About half — $8 million — of the projected production tax credit claims likely are attributable to the "Lost" TV show. That's because $8 million is the most that any one production company can receive in one year. That's also a figure that's below the show's $78 million budget in 2009. About $30 million of that went to salaries.

That's the first time "Lost" has disclosed details about the show's budget. Overall, the show spent more than $400 million in the Islands through its first five seasons, according to the state.

Another production that sought the state tax credits last year was the upcoming sci-fi feature film "Predators." The remaining productions consisted of 11 TV commercials, episodes for three reality TV shows, two independent films and a TV special.

That TV special was the Merrie Monarch Festival, which has been held in Hilo since the mid-1960s.

Ruben Carillo, a partner in 4 Miles LLC, which produced the TV special, said the festival attracted its largest audience ever in part because of the credits.

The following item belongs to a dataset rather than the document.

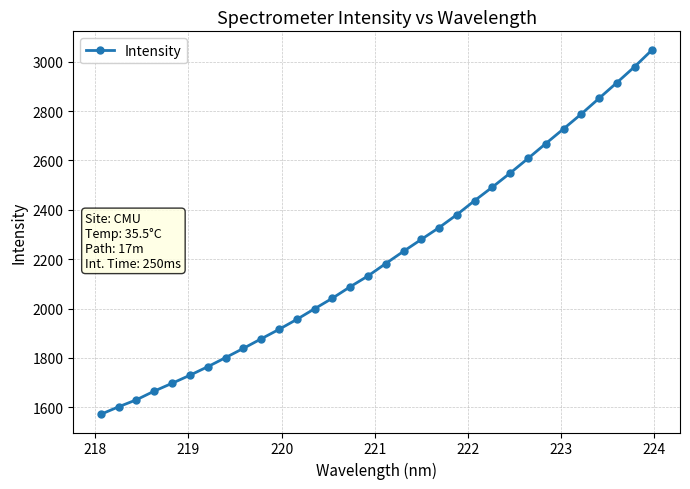

How many lines are shown in the chart?

1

However, the Tax Foundation's Kalapa said the Merrie Monarch Festival likely would be aired on TV  even without a state subsidy.

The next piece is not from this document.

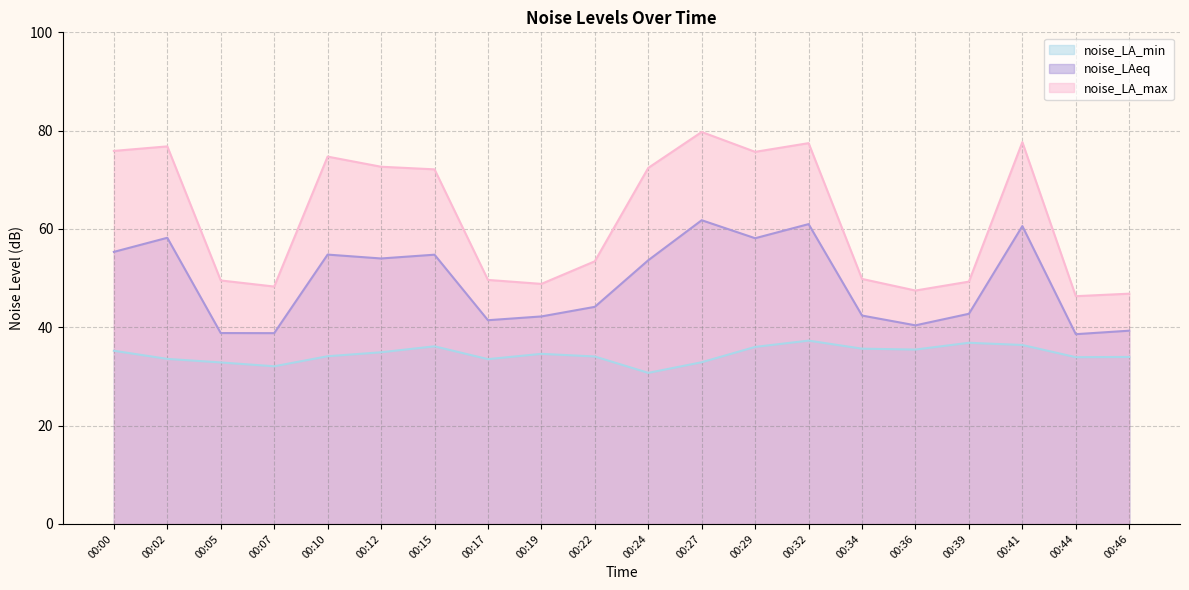

True or false: noise_LA_min and noise_LAeq intersect in this chart.

False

"It's money that has been spent before and that's going to be spent again this year because it has an audience," he said.


Tax credits also were sought in conjunction with the production of TV commercials for Bank of Hawaii and to produce music videos for a company launched by the Honolulu Symphony.

Bank of Hawaii spokes­man Stafford Kiguchi said the cost savings generated by production tax credits allowed the bank to shoot one more commercial than it would have without the credits. That commercial allowed nine full-time workers and three high school interns to expand their skills because it required added training to include the production's complex animation, Kiguchi added.

Overall, film and TV production spending last year totalled an estimated

$135.5 million — a figure that includes productions that didn't seek or qualify for production tax credits, according to the state.

That figure is expected to climb to $180 million this year when five feature films and at least one TV show pilot are expected to be filmed locally.

Major motion pictures expected to film in Hawai'i this year are:

• "Hereafter," a supernatural thriller directed by Clint Eastwood.

• "The Descendants," starring George Clooney.

• "Heart of a Soul Surfer," based on a book by local surfer Bethany Hamilton.

• "Battleship," based on the Milton Bradley board game.

• "Pirates of the Car­ibbean: On Stranger Tides."

Additionally, CBS is shooting a pilot that could revive the "Hawaii Five-0" TV series and it's speculated that NBC and ABC could shoot pilots as well.

It's hoped that at least one potential pilot will evolve into an ongoing TV series that can help offset the loss of "Lost," which is in its final season.

"It is a big impact," said the state's Skinner. "That's why we're hoping 'Five-O' or one of the other series will go.

"There's no question that if you have a series it's a tremendous shot in the arm."